In order to exercise control over the population, governments throughout history have made people dependent on government largess. A government can make an increasing number of people dependent on its generosity by providing more and more benefits to a larger and larger share of the population.

Because of these "freebies," people will go along with the government's enlargement as a percent of the economy. The masses believe in their free lunch and because the business elite knows it can profit from the growth in government.

However, there comes a point at which the 'nanny state' becomes unviable. Raising taxes to pay for the freebies become problematic. Fortunately for the governments, they have a Treasury and/or a central bank that can print money and monetize the government's debts.

As Ludwig von Mises observed in Human Action:

Credit expansion is the government's foremost tool in their struggle against the market economy. In their hands is the magic wand designed to conjure away the scarcity of capital goods, to lower the rate of interest or to abolish it altogether, to finance lavish government spending, to expropriate the capitalists, to contrive everlasting booms, and to make everybody prosperous.

Therefore, the broad population, whose attention will be distracted by the media, won't realize the negative consequences of large fiscal deficits. They will hardly notice their declining standard of living due to the loss of purchasing power of the currency.

In the meantime, the media will bombard them with further immaterial news, such as which Hollywood star is divorcing whom, which team will win the Super Bowl, and abortion rights and gay marriage issues.

The government will also become involved in larger distractions, such as arguing for the need to eliminate continuously new (usually invented) threats or foes arising from ethnic or religious minorities, communists, socialists, terrorists, spies, or, as is now the case in the US, the "vicious" 1% of the population that lives well.

In fact, I am surprised that economists continue to discuss GDP growth (usually in real terms), when they should be focusing on sustainable growth. Let me explain. Since 2000, US government debt has increased from US$5 trillion to over US$16 trillion. Over the same period, nominal GDP is up from approximately US$9.5 trillion to US$15.5 trillion.

In my opinion, an adjustment to GDP should be made for the increase in government as well as household debt, because both inflate GDP figures, but are not sustainable in the long run, as we now know from some peripheral European countries. I mention this because Eric Fry, writing for The Daily Reckoning, points out the following:

During the last four years, the number of Americans on food stamps has soared by more than 17 million, while the number of employed Americans has dropped by more than 3 million.
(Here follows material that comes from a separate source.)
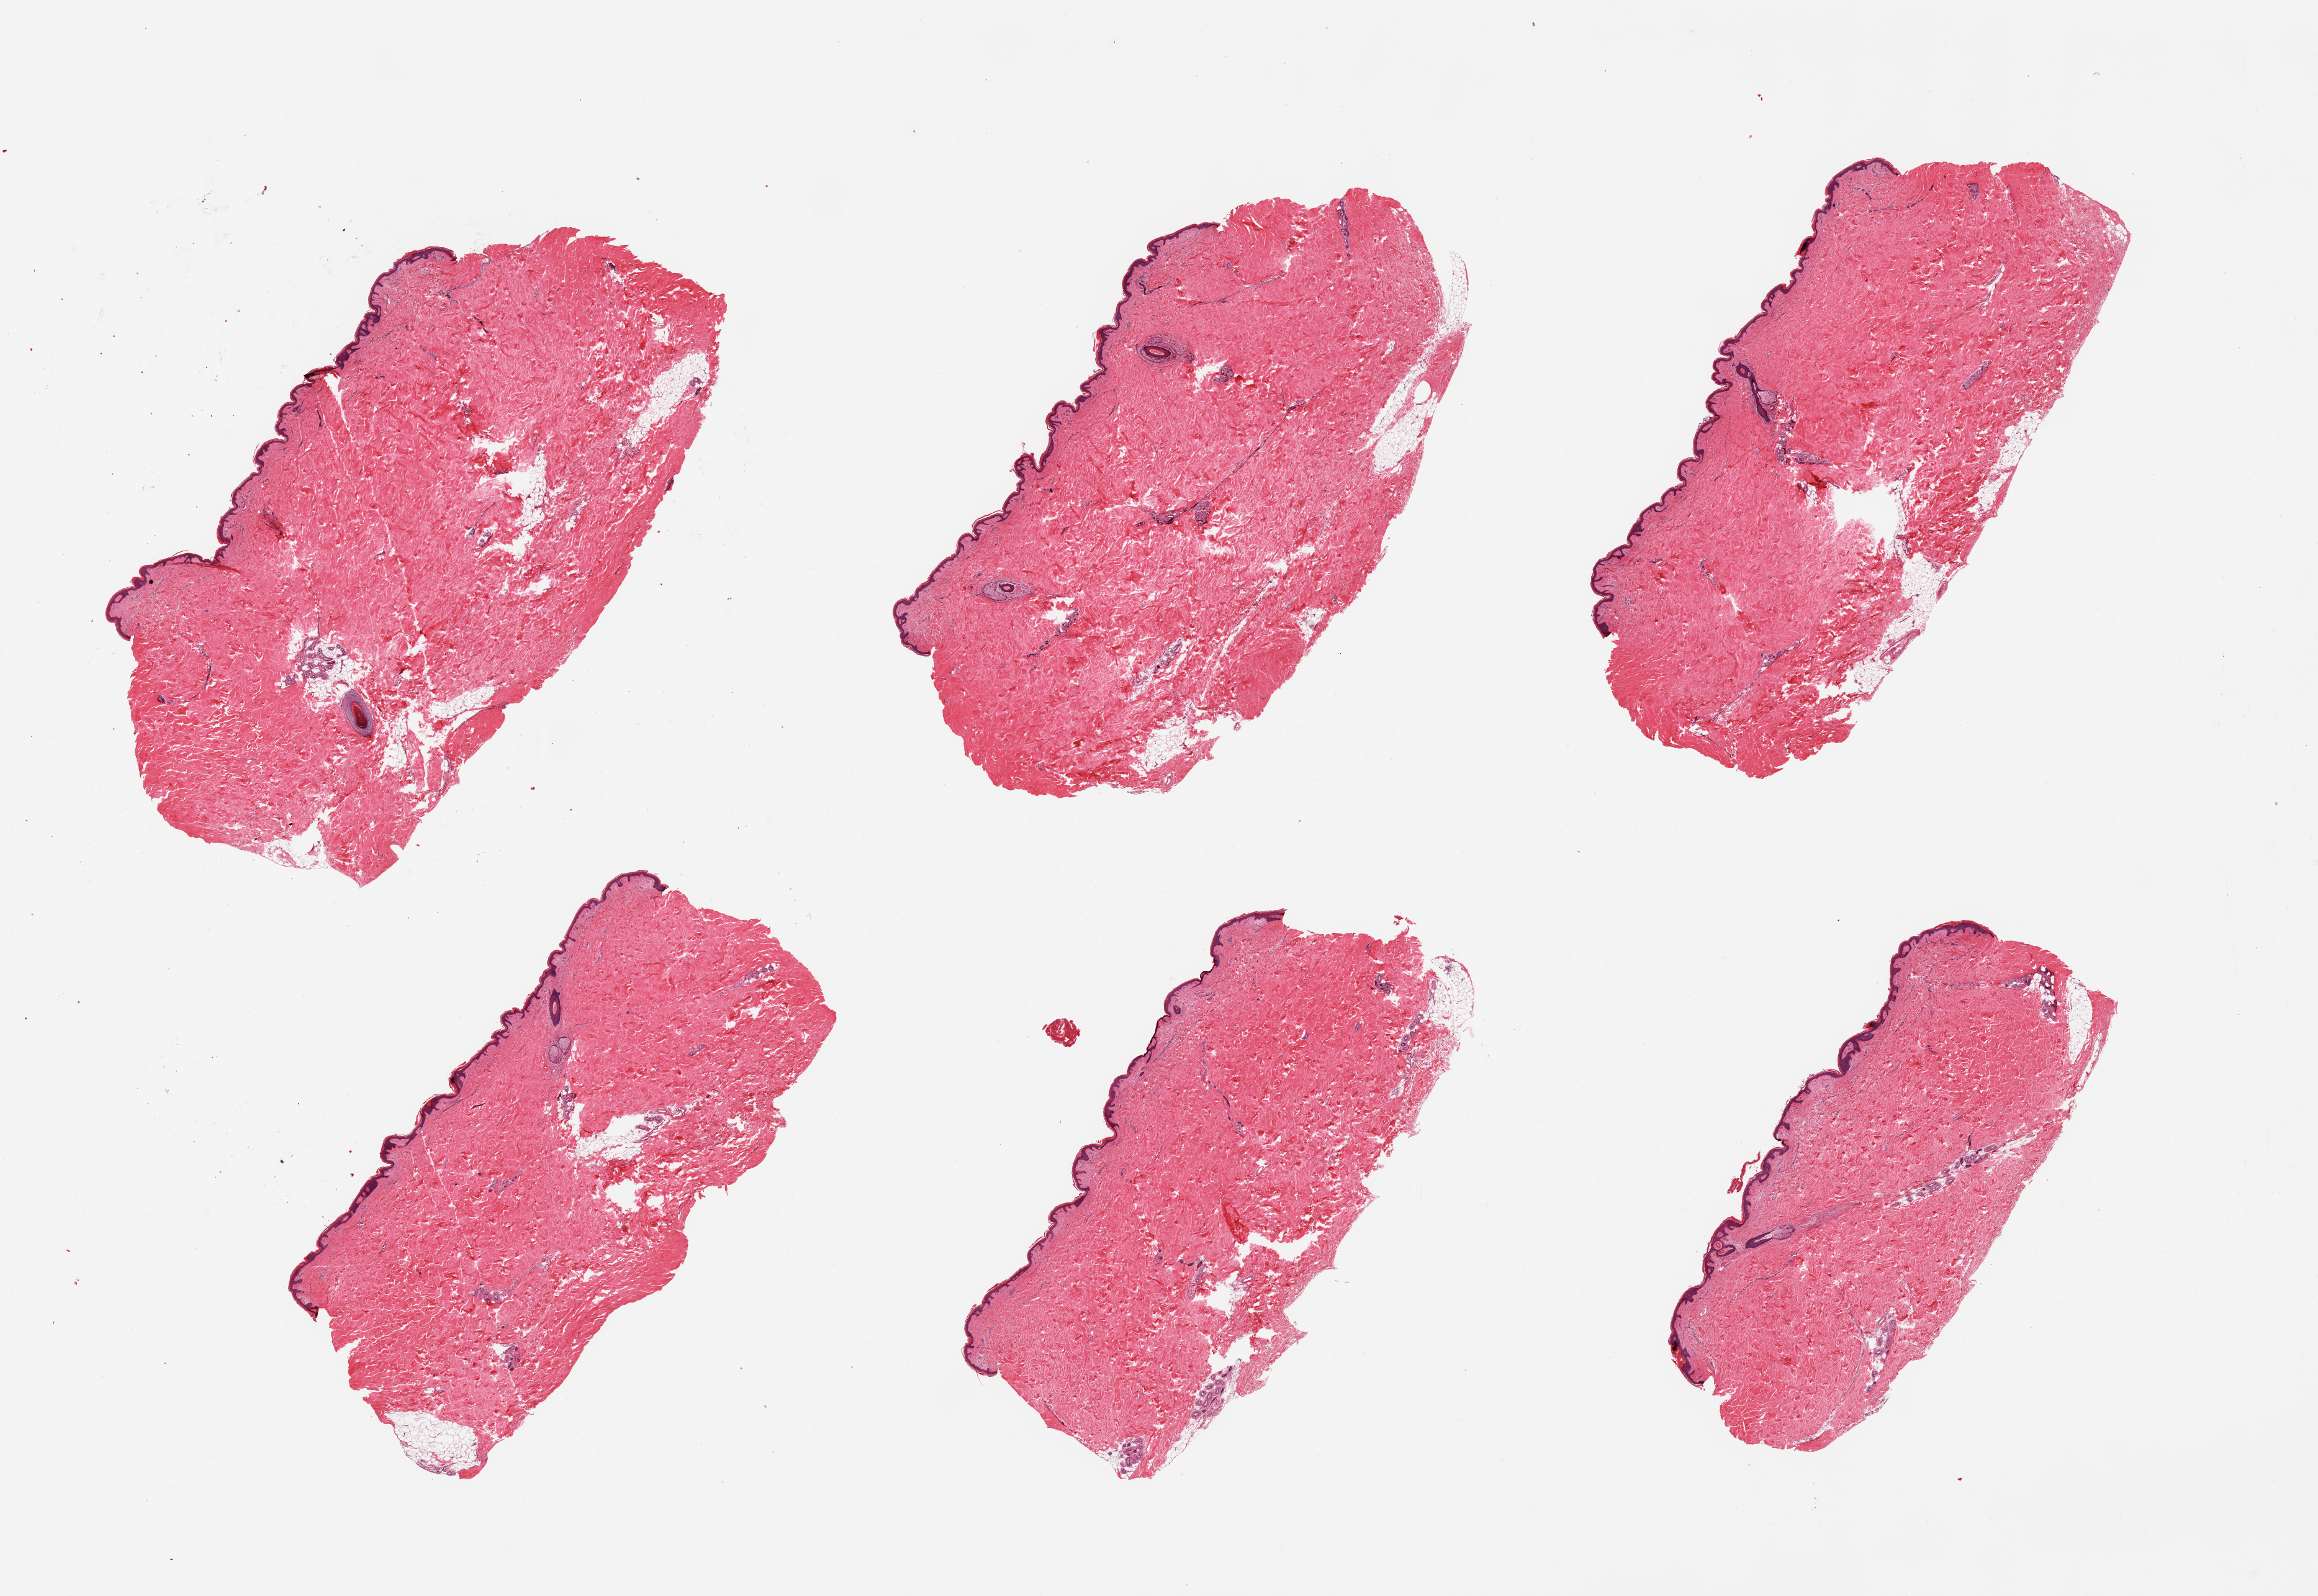
Digitized H&E-stained section — shown as a low-resolution overview of the whole scanned area (about 29.5 x 20.3 mm, acquisition: 20x scan); PAXgene-fixed, paraffin-embedded tissue; section of skin of suprapubic region (target tissue); tissue donor sample. Donor: male.
* reviewer comment on this tissue sample: 6 pieces; well trimmed, minimal internal fat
In percentage terms, the number of Americans on food stamps has soared 60% in four years!... In fact, according to the "Outreach" section of the USDA [US Department of Agriculture] website, the soaring number of food stamp recipients is an absolutely fantastic success story: "SNAP (i.e. food stamps) is the only public benefit program which also serves as an economic stimulus, creating an economic boost that ripples throughout the economy when new SNAP benefits are redeemed. By generating business at local grocery stores, new SNAP benefits trigger labor and production demand, ultimately increasing household income and triggering additional spending."

There you have it. The US government increases its borrowings (through fiscal deficits) in order to pay for, among other things, food stamps. In turn, the food stamp recipients go and spend the money in stores (mostly at Wal-Mart), which boosts GDP. But is this real, sustainable GDP growth?

So, not only do fiscal deficits allow the government to expand useless and unproductive programs and expenditures that artificially boost GDP, but they also increase the number of bureaucrats who implement the new regulations that stifle business. To the neo- Keynesians, I can only say: "Well done."